IMF Predicts $11.4bn Drop In Nigeria’s Portfolio Investment
The International Monetary Fund (IMF) has projected that Nigeria’s portfolio investment may decline by at least $11.4 billion this financial year, as the coronavirus disease continues to take huge toll on the nation’s economy.
In the report, the multilateral development institution stated that the nation’s portfolio investment would drop from the $9 billion recorded in 2019 to a deficit of $2.4 billion by the end of 2020.
Portfolio investments are in the form of a group of assets, including transactions in equity, securities, such as common stock, and debt securities, such as banknotes, bonds, and debentures.
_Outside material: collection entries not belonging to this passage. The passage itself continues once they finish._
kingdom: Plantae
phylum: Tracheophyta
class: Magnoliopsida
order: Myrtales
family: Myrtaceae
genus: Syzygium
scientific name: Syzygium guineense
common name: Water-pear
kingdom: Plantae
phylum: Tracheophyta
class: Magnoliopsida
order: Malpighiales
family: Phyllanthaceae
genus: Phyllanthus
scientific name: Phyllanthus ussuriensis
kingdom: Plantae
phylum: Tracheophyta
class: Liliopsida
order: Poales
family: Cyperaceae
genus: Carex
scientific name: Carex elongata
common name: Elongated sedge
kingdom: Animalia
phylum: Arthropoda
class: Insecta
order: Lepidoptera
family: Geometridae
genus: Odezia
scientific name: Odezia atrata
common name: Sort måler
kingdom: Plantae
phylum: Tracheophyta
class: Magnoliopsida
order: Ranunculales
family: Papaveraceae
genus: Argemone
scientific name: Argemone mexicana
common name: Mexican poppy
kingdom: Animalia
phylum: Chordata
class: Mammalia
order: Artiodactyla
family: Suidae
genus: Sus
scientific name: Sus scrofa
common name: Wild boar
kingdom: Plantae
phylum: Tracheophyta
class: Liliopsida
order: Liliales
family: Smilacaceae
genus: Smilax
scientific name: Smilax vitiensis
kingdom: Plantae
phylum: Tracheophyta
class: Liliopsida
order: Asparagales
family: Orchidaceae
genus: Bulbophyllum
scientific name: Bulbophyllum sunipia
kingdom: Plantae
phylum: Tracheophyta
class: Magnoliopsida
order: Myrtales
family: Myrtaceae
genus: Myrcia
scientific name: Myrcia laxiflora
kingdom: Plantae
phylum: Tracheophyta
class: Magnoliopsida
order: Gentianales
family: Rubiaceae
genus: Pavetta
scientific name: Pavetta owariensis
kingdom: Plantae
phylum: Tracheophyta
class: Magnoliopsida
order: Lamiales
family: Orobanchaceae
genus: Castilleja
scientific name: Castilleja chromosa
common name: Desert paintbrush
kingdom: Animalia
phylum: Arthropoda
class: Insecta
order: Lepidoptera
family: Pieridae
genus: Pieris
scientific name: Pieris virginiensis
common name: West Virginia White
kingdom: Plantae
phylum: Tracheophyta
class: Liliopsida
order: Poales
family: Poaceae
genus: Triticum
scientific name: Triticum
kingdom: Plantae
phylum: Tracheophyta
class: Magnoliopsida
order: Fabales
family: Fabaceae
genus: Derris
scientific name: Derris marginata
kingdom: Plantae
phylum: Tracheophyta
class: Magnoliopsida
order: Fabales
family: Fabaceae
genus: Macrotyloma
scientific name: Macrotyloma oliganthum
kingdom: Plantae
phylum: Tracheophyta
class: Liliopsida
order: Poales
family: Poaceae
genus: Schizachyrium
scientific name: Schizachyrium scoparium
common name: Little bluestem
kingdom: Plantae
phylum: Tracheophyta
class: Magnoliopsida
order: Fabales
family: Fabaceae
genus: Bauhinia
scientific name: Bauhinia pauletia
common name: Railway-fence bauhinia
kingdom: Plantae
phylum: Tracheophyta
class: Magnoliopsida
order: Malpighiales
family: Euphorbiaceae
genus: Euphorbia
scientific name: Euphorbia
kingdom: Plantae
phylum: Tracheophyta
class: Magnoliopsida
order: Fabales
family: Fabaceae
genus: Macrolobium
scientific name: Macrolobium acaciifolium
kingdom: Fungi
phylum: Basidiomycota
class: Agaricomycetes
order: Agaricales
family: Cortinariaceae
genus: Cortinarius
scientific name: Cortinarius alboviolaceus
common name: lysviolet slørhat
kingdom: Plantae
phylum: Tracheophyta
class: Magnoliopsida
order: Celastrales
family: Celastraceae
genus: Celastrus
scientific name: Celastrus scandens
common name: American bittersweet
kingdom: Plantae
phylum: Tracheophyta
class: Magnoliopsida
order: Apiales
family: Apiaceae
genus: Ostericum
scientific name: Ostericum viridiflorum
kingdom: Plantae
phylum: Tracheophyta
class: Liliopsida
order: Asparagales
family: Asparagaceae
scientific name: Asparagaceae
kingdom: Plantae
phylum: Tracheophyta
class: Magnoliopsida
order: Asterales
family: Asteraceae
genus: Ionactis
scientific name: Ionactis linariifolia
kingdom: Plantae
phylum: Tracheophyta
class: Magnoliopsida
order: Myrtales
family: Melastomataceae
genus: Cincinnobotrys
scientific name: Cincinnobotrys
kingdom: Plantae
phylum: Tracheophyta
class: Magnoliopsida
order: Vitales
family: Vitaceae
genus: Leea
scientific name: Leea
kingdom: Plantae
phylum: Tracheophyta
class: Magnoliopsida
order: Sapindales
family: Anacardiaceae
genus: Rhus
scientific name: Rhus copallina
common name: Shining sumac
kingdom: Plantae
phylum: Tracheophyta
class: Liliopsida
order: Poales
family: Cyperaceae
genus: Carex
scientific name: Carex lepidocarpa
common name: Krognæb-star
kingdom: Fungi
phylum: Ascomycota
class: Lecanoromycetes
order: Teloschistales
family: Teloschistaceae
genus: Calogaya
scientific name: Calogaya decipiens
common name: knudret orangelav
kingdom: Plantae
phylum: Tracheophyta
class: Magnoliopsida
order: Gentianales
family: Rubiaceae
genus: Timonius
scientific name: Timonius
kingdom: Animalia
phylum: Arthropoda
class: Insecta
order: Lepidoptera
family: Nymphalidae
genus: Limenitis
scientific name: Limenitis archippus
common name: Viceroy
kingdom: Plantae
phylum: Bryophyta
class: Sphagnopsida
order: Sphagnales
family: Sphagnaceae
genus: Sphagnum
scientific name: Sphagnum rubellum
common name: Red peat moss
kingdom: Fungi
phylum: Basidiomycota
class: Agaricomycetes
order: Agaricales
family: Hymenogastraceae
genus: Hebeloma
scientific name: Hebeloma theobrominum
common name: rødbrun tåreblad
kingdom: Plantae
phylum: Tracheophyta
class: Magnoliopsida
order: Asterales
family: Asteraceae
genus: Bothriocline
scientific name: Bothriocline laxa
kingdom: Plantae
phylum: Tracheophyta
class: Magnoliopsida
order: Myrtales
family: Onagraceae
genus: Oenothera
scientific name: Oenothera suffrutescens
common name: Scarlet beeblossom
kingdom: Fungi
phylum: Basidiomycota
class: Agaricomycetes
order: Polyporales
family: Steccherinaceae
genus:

They are passive investments, as they do not entail active management or control of the issuing company.
Unlike, Foreign Direct Investment (FDI), foreign investors have a relatively short-term interest in the ownership of these passive investments.
The latest forecasts by the Fund came barely a week after it approved a sum of $3.4 billion under its Rapid Financial Instrument (RFI) to Nigeria to help the country in its ongoing measures to curb further spread of the COVID-19 pandemic in the country.
Also, the IMF projected that the nation’s oil and gas exports were expected to decline by at least $26.5 billion, as it warned that Nigeria remained exposed to rising risks, particularly in oil markets.
“Rising unsold cargoes could also impact oil production, which could decline further through OPEC agreed cuts or if prices persist below production costs,” the IMF stated.